The RowKey has the following structure:

discoName

personName

dayOfTheYear

(the table has some other columns/qualifiers, but I don't mind about them for this issue).


The issue is: imagine a boy that simply loves going to Ministry Of Sound. He just loves it, he spends all his money in disco and drugs (but that's not the point here).

My goal is to output every person who attended Ministry Of Sound. In my scan, this dude keeps appearing in the results, so I must discard a lot of entries in search of the next visitor. F.E:

..
ministryOfSoundJohnnyYonkie01022017
ministryOfSoundJohnnyYonkie02022017
ministryOfSoundJohnnyYonkie03022017
ministryOfSoundJohnnyYonkie04022017
ministryOfSoundJohnnyYonkie05022017
ministryOfSoundAnotherDude02022017
...

In order to register AnotherDude, I must discard 4 entries from Johnny.

Finally, the question is:


Is there any way to tell HBase that the repetitive entries from byte(x) to byte(x+y) [ x being the number of bytes from discoName and y number of bytes from personName ] must be automatically discarded?


Thanks a lot in advance!!


Solution

  • First things first: If you only have client access, I can't help you :(

    If you have additional access, then you could look at the following propositions, but the default reply would be: If this is your access pattern, optimize your schema for it.

    If you need to access data in a certain way, make sure you write it in that way, in the first place.
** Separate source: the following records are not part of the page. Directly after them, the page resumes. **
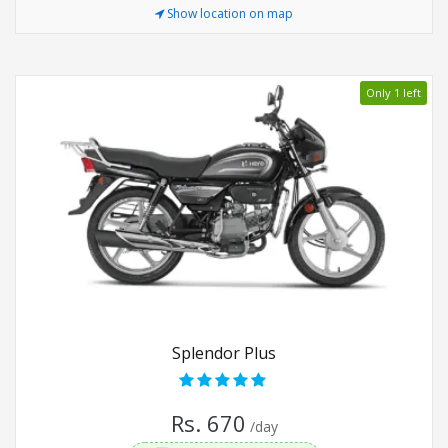
Show location on map
Only 1 left
Splendor Plus
Rs. 670
/day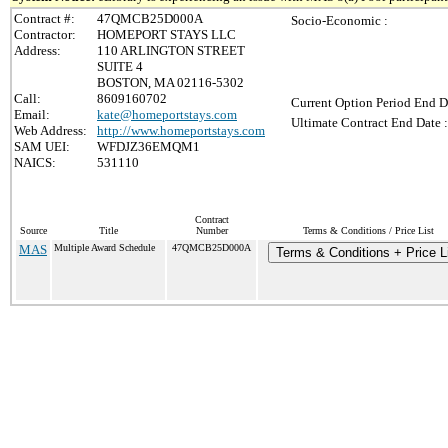
Contract #:
47QMCB25D000A
Socio-Economic :
Contractor:
HOMEPORT STAYS LLC
Address:
110 ARLINGTON STREET
SUITE 4
BOSTON, MA 02116-5302
Call:
8609160702
Current Option Period End D
Email:
kate@homeportstays.com
Ultimate Contract End Date :
Web Address:
http://www.homeportstays.com
SAM UEI:
WFDJZ36EMQM1
NAICS:
531110
Contract
Source
Title
Number
Terms & Conditions / Price List
MAS
Multiple Award Schedule
47QMCB25D000A
Terms & Conditions + Price L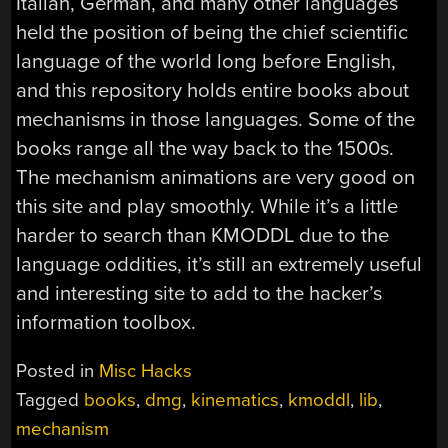
Italian, German, and many other languages
held the position of being the chief scientific
language of the world long before English,
and this repository holds entire books about
mechanisms in those languages. Some of the
books range all the way back to the 1500s.
The mechanism animations are very good on
this site and play smoothly. While it’s a little
harder to search than KMODDL due to the
language oddities, it’s still an extremely useful
and interesting site to add to the hacker’s
information toolbox.
Posted in
Misc Hacks
Tagged
books
,
dmg
,
kinematics
,
kmoddl
,
lib
,
mechanism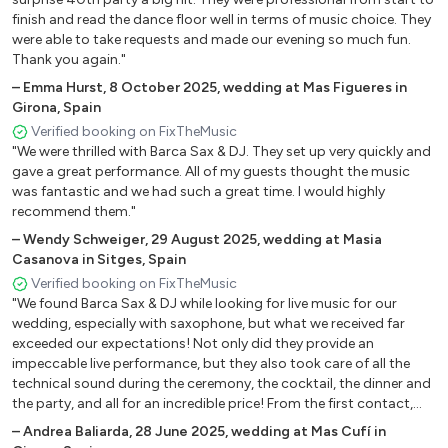
Tears For Fears – Everybody Wants to Rule the World
finish and read the dance floor well in terms of music choice. They
were able to take requests and made our evening so much fun.
Thank you again."
🎸 Rock-Funky
–
Emma Hurst
,
8 October 2025
,
wedding at Mas Figueres in
Bon Jovi – It's My Life
Girona, Spain
Verified booking on FixTheMusic
Bon Jovi – Livin’ on a Prayer
"We were thrilled with Barca Sax & DJ. They set up very quickly and
gave a great performance. All of my guests thought the music
Bruno Mars – 24K Magic
was fantastic and we had such a great time. I would highly
recommend them."
Coldplay – Adventure of a Lifetime
–
Wendy Schweiger
,
29 August 2025
,
wedding at Masia
Creedence Clearwater Revival – Fortunate Son
Casanova in Sitges, Spain
Verified booking on FixTheMusic
Dire Straits – Sultans of Swing
"We found Barca Sax & DJ while looking for live music for our
Earth, Wind & Fire – September
wedding, especially with saxophone, but what we received far
exceeded our expectations! Not only did they provide an
Empire of the Sun – High and Low
impeccable live performance, but they also took care of all the
technical sound during the ceremony, the cocktail, the dinner and
Europe – The Final Countdown
the party, and all for an incredible price! From the first contact,
communication was very easy. They clearly explained all their
Guns N’ Roses – Paradise City
–
Andrea Baliarda
,
28 June 2025
,
wedding at Mas Cufí in
services and let us choose the repertoire , which made every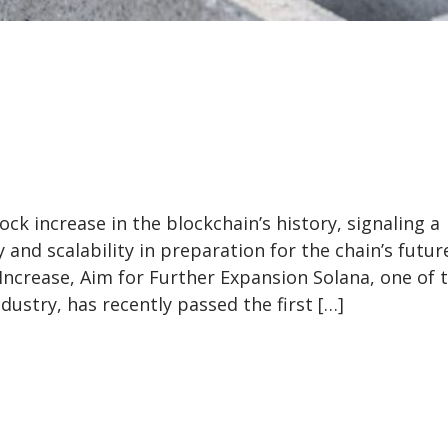
ck increase in the blockchain’s history, signaling a
nd scalability in preparation for the chain’s futur
ncrease, Aim for Further Expansion Solana, one of 
dustry, has recently passed the first […]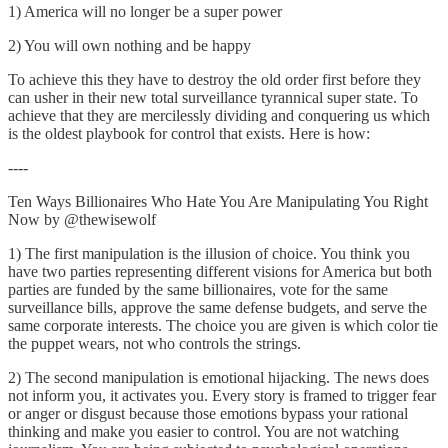
1) America will no longer be a super power
2) You will own nothing and be happy
To achieve this they have to destroy the old order first before they
can usher in their new total surveillance tyrannical super state. To
achieve that they are mercilessly dividing and conquering us which
is the oldest playbook for control that exists. Here is how:
----
Ten Ways Billionaires Who Hate You Are Manipulating You Right
Now by @thewisewolf
1) The first manipulation is the illusion of choice. You think you
have two parties representing different visions for America but both
parties are funded by the same billionaires, vote for the same
surveillance bills, approve the same defense budgets, and serve the
same corporate interests. The choice you are given is which color tie
the puppet wears, not who controls the strings.
2) The second manipulation is emotional hijacking. The news does
not inform you, it activates you. Every story is framed to trigger fear
or anger or disgust because those emotions bypass your rational
thinking and make you easier to control. You are not watching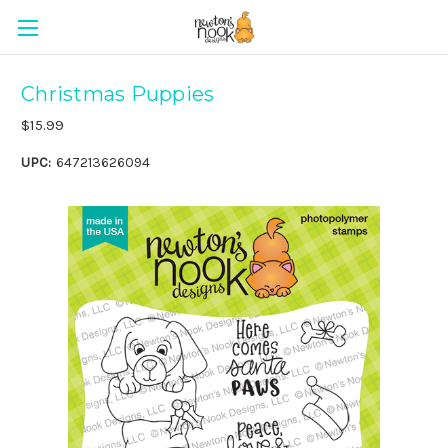
Christmas Puppies
$15.99
UPC:
647213626094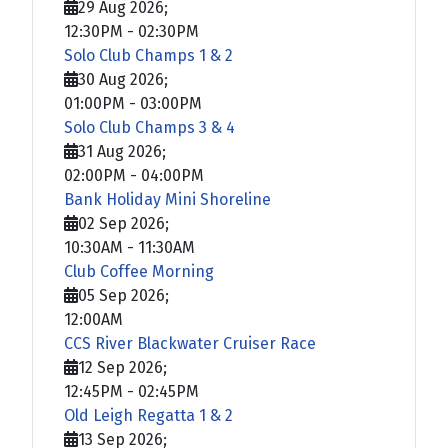
29 Aug 2026
;
12:30PM
-
02:30PM
Solo Club Champs 1 & 2
30 Aug 2026
;
01:00PM
-
03:00PM
Solo Club Champs 3 & 4
31 Aug 2026
;
02:00PM
-
04:00PM
Bank Holiday Mini Shoreline
02 Sep 2026
;
10:30AM
-
11:30AM
Club Coffee Morning
05 Sep 2026
;
12:00AM
CCS River Blackwater Cruiser Race
12 Sep 2026
;
12:45PM
-
02:45PM
Old Leigh Regatta 1 & 2
13 Sep 2026
;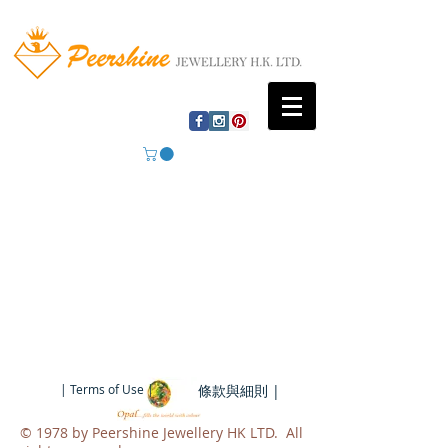
| Terms of Use |
條款與細則 |
​© 1978 by Peershine Jewellery HK LTD. All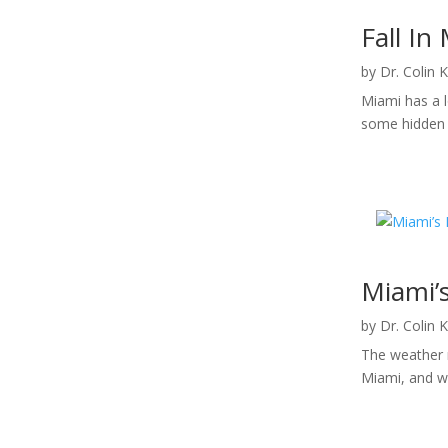
Fall In
by
Dr. Colin 
Miami has a l
some hidden g
Miami’s
by
Dr. Colin 
The weather m
Miami, and wi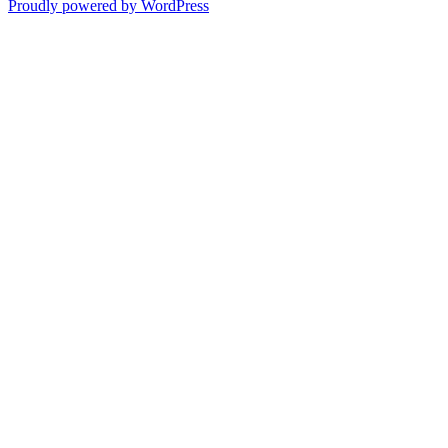
Proudly powered by WordPress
Use the map-reduce API if you have to perform migrations.

    I would probably simply add a table which merely writes a row ministryOfSound and a column per visitor. (In general, the schema you propose doesn't sound very well suited for HBase - since you have a bunch of writes with monotonically increasing rowkeys, if post-processing the duplicate results away is really a performance issue)

    On the other hand, if this is an ad-hoc query, then you probably want to use the mapreduce-API straight away - maybe using the Apache Spark-interconnect and perform a "distinct" call on the data.

    Using Scans for analytical queries isn't how I would do it.

    If you had to do it using Scans, then I would recommend you implement a CoProcessor. These can augment Filter with state, and you can project the results of a PrefixFilter'd Scan on the Region Server side. If you're new to CoProcessors, here's an introduction: HBase: The Definitive Guide. This requires that you can deploy jars into the RegionServer classpath.

    But again, if you blow up your client by doing a distinct filtering there, you're probably also blowing up your regions due to hotspots on the inserts.

    As a final alternative: You might want to look at Apache Phoenix, and see if you can coerce your rowkey into a schema, from which you can do a select distinct on the first two parts of the rowkey. This would obviously require that you have delimiter in your rowkey, or at least a fixed length.